**TASK ITEM A**
From the blog text below, copy the stretch from "Thursday, November 24, 2005" through "Enough of this..." word for word.
**TASK ITEM B**
In the blog text below, what model of cellphone was snatched from the writer's father?
──────── QUOTED PASSAGE
Sunday, November 27, 2005

Ateneo Fiesta begins!

Even though I was sick, with my throat plagued with phlegm that made me barely breath, I was still forced to go with the parade because my CS312 teacher bribed us with 10 additional points to quizzes if we do so. *cough cough* So I am still sick. It was raining before the parade. So the cold moisture of the air just worsened this cough. I don't want to write or even think about this. It makes me feel sicker.

During the parade, we passed this spooky street with birds flying above and sitting on electrical wires. It feels weird because it's like they were watching us. But it didn't worry me the most. I was pulling my jacket up to cover my head because these birds were dropping shit bombs on the unsuspecting people below. A girl beside me was hit on her bare arm. It was a good thing I was wearing my Dad's long-sleeved jacket. My friends behind me told that I was hit on my back. Later, they overheard someone that being hit by this undeniably stinky bird-waste is swerte [lucky]. Hmmm... If I am not mistaken, I went home that night hardly breathing and reached home with a bad mood that I had to drop down on the bed and moan in pain as I exhale, wishing that the sticky goo in my throat would be coughed out altogether. Superstitions!

*cough cough* I just drank my coffee and it made me spit another ball of phlegm. Hot drinks are better expextorants than the Tuseran capsules that I was just taking yesterday. I think I'm feeling better...

Thursday, November 24, 2005

Another blah blah

My throat feels funny again. I guess I should minimize cold drinks. I can barely speak comfortably. The cold air of my usual, no-choice hang-out places, which are the library and computer labs, worsens this throat as it passes through my nose to the lungs. I keep on having this awkward coughs which make me look like someone who wants attention from anyone near me. Enough of this...

Just yesterday, my father's Nokia 6170 was snatched. On that fateful day when my father went back home just after about an hour he left for work, he had this facial expression that seems to say, "I can't believe my precious, sleek MMS-capable cellphone was snatched out of my belt!" I warned him that those kinds of cellphones are like sparkling jewelry to the eyes of street thieves. Now he is back to his humble Nokia 3315 (just like mine), which he took back from my little brother, who owned it for a very short period of time when my Dad still had that shiny cellphone. That devilish but really lucky snatcher might have sold it to an unregistered refurbished cellphone shop. Poor Dad and Jerome.

Moral of today's post: Do not drink cold water frequently. If you feel an impending tonsilitis, do not breath in the air of an air-contidioned room. Should you stay in such place, cover your nose to keep incoming air warm. Your health should be prioritized over some lost cellphone that isn't even yours! *cough cough*

Sunday, November 20, 2005

The usual blah blah...
────────────────
──────── EXTRACTED ENTRIES
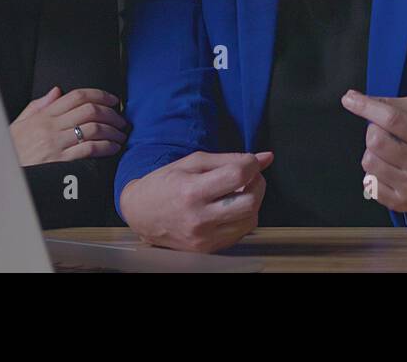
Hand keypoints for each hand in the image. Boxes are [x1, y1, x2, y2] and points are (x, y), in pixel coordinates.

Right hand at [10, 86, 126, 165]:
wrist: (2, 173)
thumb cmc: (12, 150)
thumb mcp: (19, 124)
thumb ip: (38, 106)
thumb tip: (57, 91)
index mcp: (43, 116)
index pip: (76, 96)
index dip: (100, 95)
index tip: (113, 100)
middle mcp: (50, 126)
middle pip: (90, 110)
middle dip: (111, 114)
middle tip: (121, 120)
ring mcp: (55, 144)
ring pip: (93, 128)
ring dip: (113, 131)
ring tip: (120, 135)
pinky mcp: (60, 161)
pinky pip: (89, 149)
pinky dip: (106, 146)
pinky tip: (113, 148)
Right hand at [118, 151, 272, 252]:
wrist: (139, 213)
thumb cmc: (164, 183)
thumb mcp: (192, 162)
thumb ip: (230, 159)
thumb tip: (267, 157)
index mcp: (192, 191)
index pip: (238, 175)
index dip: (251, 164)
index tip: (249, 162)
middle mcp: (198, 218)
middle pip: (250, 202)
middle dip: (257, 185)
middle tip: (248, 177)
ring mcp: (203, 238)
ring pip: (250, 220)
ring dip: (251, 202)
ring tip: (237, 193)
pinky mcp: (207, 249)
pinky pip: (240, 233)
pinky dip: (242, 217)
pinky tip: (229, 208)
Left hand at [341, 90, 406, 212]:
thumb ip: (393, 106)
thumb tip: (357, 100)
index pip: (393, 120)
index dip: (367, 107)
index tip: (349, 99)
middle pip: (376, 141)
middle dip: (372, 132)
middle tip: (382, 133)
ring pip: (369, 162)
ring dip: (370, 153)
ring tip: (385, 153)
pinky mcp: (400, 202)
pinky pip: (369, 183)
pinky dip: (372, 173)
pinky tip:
────────────────
──────── EXTRACTED ENTRIES
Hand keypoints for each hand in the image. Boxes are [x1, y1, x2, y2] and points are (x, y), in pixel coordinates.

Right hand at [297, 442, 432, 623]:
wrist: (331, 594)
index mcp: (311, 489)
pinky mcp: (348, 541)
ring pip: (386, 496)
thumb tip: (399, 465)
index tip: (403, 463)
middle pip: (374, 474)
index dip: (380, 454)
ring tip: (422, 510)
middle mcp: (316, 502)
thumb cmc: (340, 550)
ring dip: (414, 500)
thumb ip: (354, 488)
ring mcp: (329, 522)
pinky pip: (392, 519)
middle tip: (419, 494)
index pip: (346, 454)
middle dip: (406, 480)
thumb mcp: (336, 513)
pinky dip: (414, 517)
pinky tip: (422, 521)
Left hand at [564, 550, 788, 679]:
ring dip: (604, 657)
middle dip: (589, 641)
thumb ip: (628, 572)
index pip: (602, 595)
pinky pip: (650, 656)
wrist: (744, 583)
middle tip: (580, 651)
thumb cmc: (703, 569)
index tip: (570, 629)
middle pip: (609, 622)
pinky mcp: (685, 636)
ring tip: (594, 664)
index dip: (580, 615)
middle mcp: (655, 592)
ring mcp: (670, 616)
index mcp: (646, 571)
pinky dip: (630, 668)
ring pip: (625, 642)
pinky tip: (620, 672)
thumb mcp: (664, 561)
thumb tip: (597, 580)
────────────────
**WRITTEN ANSWER A**
Thursday, November 24, 2005

Another blah blah

My throat feels funny again. I guess I should minimize cold drinks. I can barely speak comfortably. The cold air of my usual, no-choice hang-out places, which are the library and computer labs, worsens this throat as it passes through my nose to the lungs. I keep on having this awkward coughs which make me look like someone who wants attention from anyone near me. Enough of this...

**WRITTEN ANSWER B**
A Nokia 6170.